Once approved by the State Legislature and City Council, the Homestead Exemption can help the city realize tremendous new revenue gains without significantly impacting commercial and large residential landlords' bottom lines - always a concern of business interests and political leaders.


Essentially, by applying the 45% market value standard - 5.625 times greater than Class One's 8% rate - to Class One, Class 2a and Class 2b absentee and illegal uses, as much as $1 billion in unclaimed city property tax revenue could be raised.


The City estimates some 75,000 Class One absentee-owner properties, which generate $45 million in tax revenue a year (103,000 according to a 2002 Housing and Vacancy Survey and as high as 130,400 according to the Independent Budget Office estimates; 280,000 based on the current number of STAR non-filers). Multiply that amount by 5.625 [$988 million] less $176 million, and the city stands to net $812 million ($1.5 billion a year maximum by the IBO's numbers; $2.4 to $3 billion based on current STAR levels). Class 2a and 2b absentees and Class One non-residential and illegal uses push the net revenue gain closer to $1 billion. However, by returning equity and fairness to the property tax system--the program realizes much greater gains than just increased city revenues. 4


Conclusion

The entire founding purpose of a fair and equitable property tax system - which favored middle income family property owners - was to help New York City retain a vibrant tax base, built block by block, by communities with residents who had a vested interest in the welfare of their neighborhood. While a Homestead Exemption is not a substitute for property tax reform, it provides relief to overburdened working and middle income households. At the end of the day, it's not only fair, but it's smart - and if ever seriously considered by the State Legislature and the City Council - could prove just the answer we've been looking for.

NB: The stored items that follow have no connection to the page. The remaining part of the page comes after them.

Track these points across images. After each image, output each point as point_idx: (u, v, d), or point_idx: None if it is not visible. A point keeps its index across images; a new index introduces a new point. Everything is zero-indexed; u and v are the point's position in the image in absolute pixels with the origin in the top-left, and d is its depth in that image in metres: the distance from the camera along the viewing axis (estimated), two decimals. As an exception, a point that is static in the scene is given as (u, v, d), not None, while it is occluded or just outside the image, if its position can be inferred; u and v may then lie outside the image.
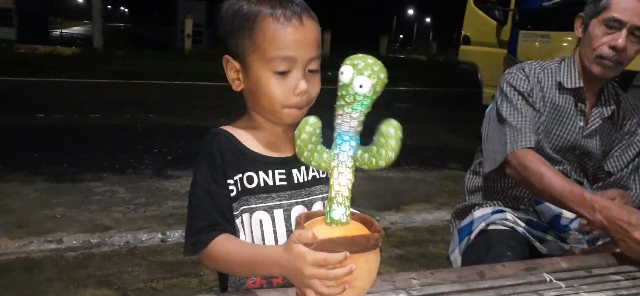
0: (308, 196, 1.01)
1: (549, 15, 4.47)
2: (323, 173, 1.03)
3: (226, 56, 0.99)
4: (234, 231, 0.96)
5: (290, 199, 0.99)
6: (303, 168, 1.02)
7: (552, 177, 1.31)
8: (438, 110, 8.52)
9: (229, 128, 1.03)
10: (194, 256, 0.96)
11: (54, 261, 2.47)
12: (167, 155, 4.42)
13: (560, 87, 1.49)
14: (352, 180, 0.79)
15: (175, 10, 18.88)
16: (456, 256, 1.53)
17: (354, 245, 0.76)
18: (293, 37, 0.91)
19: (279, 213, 0.98)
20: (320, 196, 1.03)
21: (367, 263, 0.78)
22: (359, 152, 0.76)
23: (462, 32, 7.24)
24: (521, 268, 1.09)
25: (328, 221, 0.80)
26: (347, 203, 0.79)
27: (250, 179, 0.98)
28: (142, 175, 3.85)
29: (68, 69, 10.05)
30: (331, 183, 0.79)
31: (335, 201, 0.79)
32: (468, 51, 6.54)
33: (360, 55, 0.75)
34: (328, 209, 0.80)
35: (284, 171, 1.00)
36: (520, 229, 1.46)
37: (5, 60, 10.21)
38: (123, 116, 5.91)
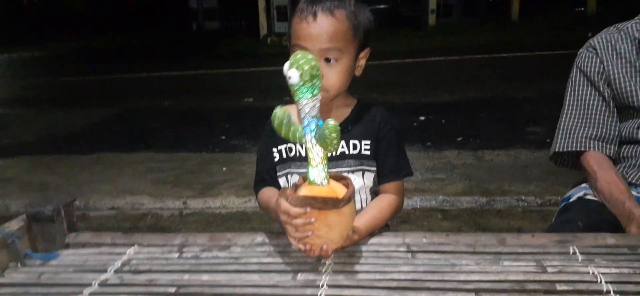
0: (336, 168, 1.19)
1: None
2: (354, 148, 1.21)
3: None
4: (277, 187, 1.23)
5: None
6: None
7: (601, 179, 1.32)
8: None
9: (288, 105, 1.28)
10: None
11: (260, 216, 3.09)
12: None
13: None
14: (323, 150, 0.96)
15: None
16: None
17: (314, 203, 0.93)
18: (304, 31, 1.11)
19: None
20: (348, 168, 1.20)
21: (326, 219, 0.94)
22: (317, 136, 0.92)
23: None
24: (554, 239, 1.04)
25: (308, 181, 0.99)
26: (320, 167, 0.96)
27: (290, 150, 1.23)
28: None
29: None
30: (309, 151, 0.98)
31: (310, 165, 0.97)
32: None
33: (297, 52, 0.91)
34: (307, 171, 0.99)
35: None
36: None
37: (272, 52, 12.20)
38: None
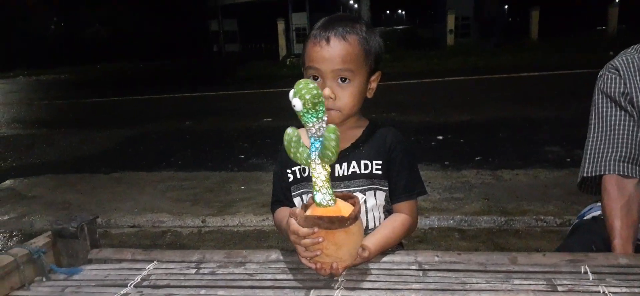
0: (347, 188, 1.22)
1: None
2: (365, 168, 1.23)
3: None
4: (292, 206, 1.26)
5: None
6: (345, 164, 1.23)
7: (607, 208, 1.32)
8: None
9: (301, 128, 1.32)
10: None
11: (277, 233, 3.10)
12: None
13: None
14: (326, 173, 0.98)
15: (444, 6, 19.17)
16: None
17: (321, 223, 0.97)
18: (318, 54, 1.16)
19: None
20: (359, 188, 1.22)
21: (333, 238, 0.97)
22: (320, 152, 0.96)
23: None
24: (565, 258, 1.05)
25: (315, 203, 1.02)
26: (324, 190, 0.99)
27: (304, 170, 1.26)
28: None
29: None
30: (312, 174, 1.00)
31: (315, 187, 1.00)
32: None
33: (299, 81, 0.94)
34: (313, 194, 1.01)
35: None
36: None
37: (290, 73, 12.32)
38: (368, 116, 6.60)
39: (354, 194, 1.10)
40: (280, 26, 17.96)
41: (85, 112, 9.65)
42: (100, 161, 5.31)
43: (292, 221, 1.01)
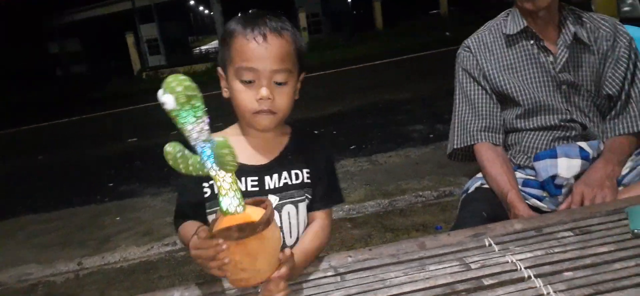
0: (281, 200, 1.14)
1: None
2: (296, 178, 1.16)
3: (218, 67, 1.17)
4: (202, 221, 1.13)
5: None
6: (275, 176, 1.15)
7: (488, 174, 1.45)
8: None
9: (215, 135, 1.21)
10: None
11: (167, 261, 2.94)
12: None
13: (509, 37, 1.48)
14: (227, 176, 0.88)
15: (292, 4, 19.66)
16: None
17: (230, 234, 0.87)
18: (255, 52, 1.06)
19: None
20: (291, 199, 1.15)
21: (246, 248, 0.87)
22: (215, 160, 0.86)
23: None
24: (468, 234, 1.11)
25: (221, 212, 0.90)
26: (232, 193, 0.88)
27: None
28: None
29: (200, 84, 11.17)
30: (215, 179, 0.88)
31: (221, 193, 0.89)
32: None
33: (168, 76, 0.83)
34: (219, 201, 0.89)
35: (256, 178, 1.14)
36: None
37: (149, 87, 11.71)
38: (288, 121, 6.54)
39: (266, 198, 1.02)
40: (130, 40, 17.01)
41: None
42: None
43: (194, 240, 0.92)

Corey Bearak, an attorney, is an advisor on government, public and community affairs. He is Executive Vice President of the Queens Civic Congress which represents over 100 civic, homeowner, cooperative and tenant groups in that borough. He formerly served as Legislative Counsel to Borough President Fernando Ferrer and Director of Planning, Policy and Budget for Borough President Adolfo Carrion Jr.


NOTES:

1 (Use the City Finance Department Automated City Register Information System (ACRIS) to calculate property values and tax estimates - http://www.nyc.gov/html/dof/html/acris.html.)

2 Veterans, seniors and disabled homeowners qualify for exemptions; the latter two programs use income levels. Using the federal HUD definition of middle income as 111-200% of the $59,100 area median income, the upper limit would be over $118,200.

3 Veterans, seniors and disabled homeowners qualify for exemptions; the latter two programs use income levels. Using the federal HUD definition of middle income as 111-200% of the $59,100 area median income, the upper limit would be over $118,200.

4 This analysis is supported by STAR program participation data in 2002, which suggests that of 640,000 Class One property owners eligible for the program, only 360,000 actually took STAR funds. Therefore, some 280,000 non-filers, over 40% of all Class One property owners are engaged in illegal uses of their property for commercial purposes—a potential yield through the imposition of the Homestead Exemption of over $2.4 to $3 billion in city revenue.